▶ Text provided
=======

Views Celebrating the World’s Comic Creations
Comic Connections: Urasawa Naoki Talks with Top European Artists
[2013.08.02] Read in: 日本語 | 简体字 | 繁體字 | FRANÇAIS | ESPAÑOL | االعربية |

The first International Manga Fest saw several panel discussions that thrilled audiences with talk and insight from top Japanese and foreign artists. Urasawa Naoki sat down with the famous combination of Benoît Peeters and François Schuiten, leading European creators of bandes dessinées.

It was during 2012 that the bande dessinée, a European take on the long-form comic book, took significant steps toward popularity in Japan. This made it the perfect time to host the first International Manga Fest in Tokyo. Following the first keynote event, in which Ōtomo Katsuhiro spoke live with a group of young French artists, Urasawa Naoki took the stage for the second panel discussion. He was joined by the famous team of Benoît Peeters and François Schuiten, the scriptwriter and artist for the collection Les Cités Obscures (published in English as Cities of the Fantastic), which won the grand prize in the Manga Division of the Agency for Cultural Affairs’ Japan Media Art Festival. The conversation was wide-ranging, covering topics from story and technique to the differences between BDs and Japanese manga.

=======

Part of a data file:
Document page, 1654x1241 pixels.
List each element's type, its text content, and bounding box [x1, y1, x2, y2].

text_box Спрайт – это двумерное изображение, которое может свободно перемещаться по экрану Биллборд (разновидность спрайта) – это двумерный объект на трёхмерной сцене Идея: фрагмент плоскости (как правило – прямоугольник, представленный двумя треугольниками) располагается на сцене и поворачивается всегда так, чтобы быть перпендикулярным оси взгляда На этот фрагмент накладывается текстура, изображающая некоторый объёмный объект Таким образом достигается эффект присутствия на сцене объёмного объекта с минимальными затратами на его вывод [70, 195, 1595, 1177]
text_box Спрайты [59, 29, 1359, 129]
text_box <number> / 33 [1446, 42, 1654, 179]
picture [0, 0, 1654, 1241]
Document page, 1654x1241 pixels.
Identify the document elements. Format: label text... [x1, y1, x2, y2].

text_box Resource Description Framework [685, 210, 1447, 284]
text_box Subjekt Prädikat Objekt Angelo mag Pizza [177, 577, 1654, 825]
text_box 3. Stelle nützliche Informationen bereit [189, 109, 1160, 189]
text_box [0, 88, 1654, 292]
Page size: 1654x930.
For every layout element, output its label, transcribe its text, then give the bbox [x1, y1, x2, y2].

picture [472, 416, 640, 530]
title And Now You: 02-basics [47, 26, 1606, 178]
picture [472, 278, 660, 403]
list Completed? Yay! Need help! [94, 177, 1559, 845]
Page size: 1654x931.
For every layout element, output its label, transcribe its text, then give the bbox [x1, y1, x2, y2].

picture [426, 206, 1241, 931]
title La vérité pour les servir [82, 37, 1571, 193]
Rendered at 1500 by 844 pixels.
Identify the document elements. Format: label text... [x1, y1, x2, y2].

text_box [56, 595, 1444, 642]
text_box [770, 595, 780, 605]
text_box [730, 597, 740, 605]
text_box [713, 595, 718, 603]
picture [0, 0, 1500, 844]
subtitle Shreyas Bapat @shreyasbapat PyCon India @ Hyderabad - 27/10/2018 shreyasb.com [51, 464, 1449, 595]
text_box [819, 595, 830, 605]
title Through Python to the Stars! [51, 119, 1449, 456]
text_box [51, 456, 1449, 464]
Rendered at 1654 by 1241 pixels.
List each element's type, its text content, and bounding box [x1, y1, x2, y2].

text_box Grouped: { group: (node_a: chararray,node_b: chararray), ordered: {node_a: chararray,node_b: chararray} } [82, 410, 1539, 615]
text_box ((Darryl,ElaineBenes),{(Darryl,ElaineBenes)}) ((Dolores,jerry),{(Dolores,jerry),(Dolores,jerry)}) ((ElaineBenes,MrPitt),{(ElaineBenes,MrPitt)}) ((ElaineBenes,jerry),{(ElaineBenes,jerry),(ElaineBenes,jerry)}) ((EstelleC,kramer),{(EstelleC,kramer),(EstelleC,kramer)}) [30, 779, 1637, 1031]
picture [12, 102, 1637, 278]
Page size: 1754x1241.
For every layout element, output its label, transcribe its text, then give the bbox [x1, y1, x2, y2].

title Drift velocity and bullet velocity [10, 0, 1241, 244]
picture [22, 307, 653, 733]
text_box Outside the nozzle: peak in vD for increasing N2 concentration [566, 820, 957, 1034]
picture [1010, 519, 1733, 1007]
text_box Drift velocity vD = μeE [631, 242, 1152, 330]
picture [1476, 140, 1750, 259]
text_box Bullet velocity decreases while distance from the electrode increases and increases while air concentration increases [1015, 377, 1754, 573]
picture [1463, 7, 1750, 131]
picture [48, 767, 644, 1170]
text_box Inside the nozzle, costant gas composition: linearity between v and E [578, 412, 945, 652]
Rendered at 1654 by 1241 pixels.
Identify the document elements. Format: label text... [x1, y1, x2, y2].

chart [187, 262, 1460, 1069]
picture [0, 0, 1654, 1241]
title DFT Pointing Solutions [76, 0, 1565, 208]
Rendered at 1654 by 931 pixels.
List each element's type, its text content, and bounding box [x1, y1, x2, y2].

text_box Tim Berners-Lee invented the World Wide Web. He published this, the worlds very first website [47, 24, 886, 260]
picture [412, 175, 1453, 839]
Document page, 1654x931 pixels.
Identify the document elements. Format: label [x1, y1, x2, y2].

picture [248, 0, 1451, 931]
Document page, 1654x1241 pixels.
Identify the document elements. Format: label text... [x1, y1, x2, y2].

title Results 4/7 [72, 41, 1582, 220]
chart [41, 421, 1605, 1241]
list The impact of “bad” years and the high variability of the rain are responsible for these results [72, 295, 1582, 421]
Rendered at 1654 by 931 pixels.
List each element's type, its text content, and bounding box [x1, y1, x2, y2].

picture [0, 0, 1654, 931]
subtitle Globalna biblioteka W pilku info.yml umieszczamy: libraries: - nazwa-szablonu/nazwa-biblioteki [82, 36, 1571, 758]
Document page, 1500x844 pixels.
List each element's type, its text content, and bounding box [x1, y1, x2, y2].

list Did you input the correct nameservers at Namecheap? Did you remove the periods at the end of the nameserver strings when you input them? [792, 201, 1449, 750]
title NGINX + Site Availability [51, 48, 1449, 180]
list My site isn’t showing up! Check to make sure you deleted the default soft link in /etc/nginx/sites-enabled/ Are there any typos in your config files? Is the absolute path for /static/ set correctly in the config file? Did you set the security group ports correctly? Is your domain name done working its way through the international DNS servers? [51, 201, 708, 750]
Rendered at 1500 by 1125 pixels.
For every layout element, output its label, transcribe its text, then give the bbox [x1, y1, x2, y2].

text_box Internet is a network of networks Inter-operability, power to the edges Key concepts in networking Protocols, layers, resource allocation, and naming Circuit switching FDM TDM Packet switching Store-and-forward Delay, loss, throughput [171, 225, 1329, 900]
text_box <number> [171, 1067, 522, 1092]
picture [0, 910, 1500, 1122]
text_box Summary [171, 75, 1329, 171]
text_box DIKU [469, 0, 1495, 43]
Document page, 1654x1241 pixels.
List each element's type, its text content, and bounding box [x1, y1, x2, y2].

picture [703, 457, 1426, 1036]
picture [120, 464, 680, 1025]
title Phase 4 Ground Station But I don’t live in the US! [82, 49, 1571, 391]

=======

▶ Problem A
According to the article on the International Manga Fest panel, which collection by Benoît Peeters and François Schuiten won the grand prize in the Manga Division of the Agency for Cultural Affairs’ Japan Media Art Festival?
▶ Problem B
Name every person the article on the International Manga Fest panel mentions by name.
▶ Problem C
Continue the article on the International Manga Fest panel after its final sentence.

▶ Expected output A
Les Cités Obscures, published in English as Cities of the Fantastic.

▶ Expected output B
Urasawa Naoki, Benoît Peeters, François Schuiten, Ōtomo Katsuhiro

▶ Expected output C
From left: Schuiten and Peeters, with their interpreter seated between them; Urasawa; and BD translator Hara Masato, who chaired the panel.

The Entrancing World of Peeters and Schuiten

Urasawa Naoki. Born in 1960. Since his 1983 debut he has produced hits including Yawara! (a popular judo-themed manga), Master Keaton (scripted by Katsushika Hokusei and Nagasaki Takashi), Monster, 20th Century Boys, and Pluto (scripted by Tezuka Osamu, produced by Nagasaki Takashi, and supervised by Tezuka Makoto). Winner of the Japan Cartoonists Association Award, two Tezuka Osamu Cultural Prizes, and three Excellence Awards from the Agency for Cultural Affairs’ Japan Media Arts Festival. His ongoing series Billy Bat (co-credited to Nagasaki Takashi) in the magazine Morning reached its 100th installment in May 2013.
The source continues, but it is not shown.